Ok, I've been thinking about this and think I know but I thought I would throw this out there to get some other opinions...
My question is: Is there any difference, as far as real feature resolution in the final image, between doubling your focal length with the same size pixels and halving your pixels size with the same focal length?
The resulting image scale (arc"/pixel) is the same
Would have thought that ignoring seeing and field of view differences, and assuming perfect tracking that the two images would have identical resolutions.
Also assuming all you change is the focal length because the aperture would affect resolution.
One big factor in play would be the well depth of the smaller pixels.

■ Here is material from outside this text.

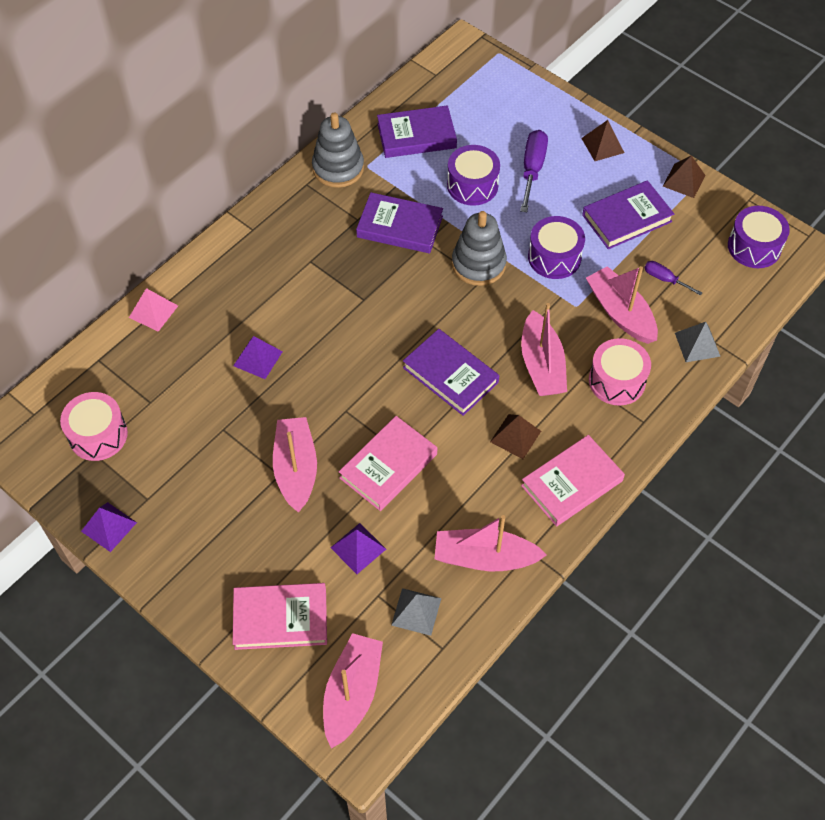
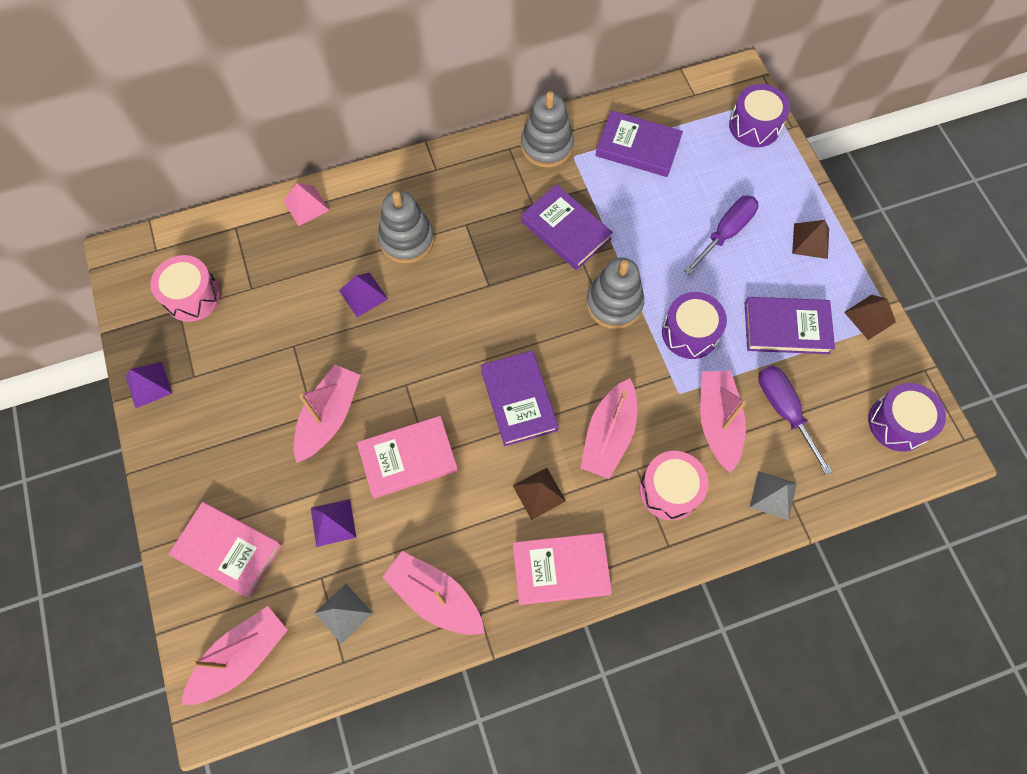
camera: 30 degrees right, 10 degrees up
(266, 297) = (407, 239): none -> grey stacking toy
(472, 185) = (658, 221): purple drum -> purple drum (754, 126)
(665, 279) = (784, 410): purple screwdriver -> purple screwdriver, size x1.73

Generally 9 micron pixels have around 100000 electron depth, 5.4 micron around 25000.
In principle, when optical system is limiting factor, to achieve higher resolution, you must go with longer FL (and wider aperture).
Otherwise it is better (cheaper) to go with smaller pixels.
The difference would be in the performance characteristics of the chips rather than the focal length etc.
Smaller pixels usually mean smaller well depth and perhaps higher noise in CCDs (not necessarily in CMOS where most of the research dollars go as Sony Exmor sensors have demonstrated very clearly).
The small full well bloating stars doesn't sit comfortably with me...is this a real or imagined phenomena?
Mike
Small well depth was my main reason for moving from an 8300 to an 11002.
Binning RGB on the 8300 usually resulted in lost star colour for me rather than bloated stars.
The readout pixels are the same depth as the imaging pixels.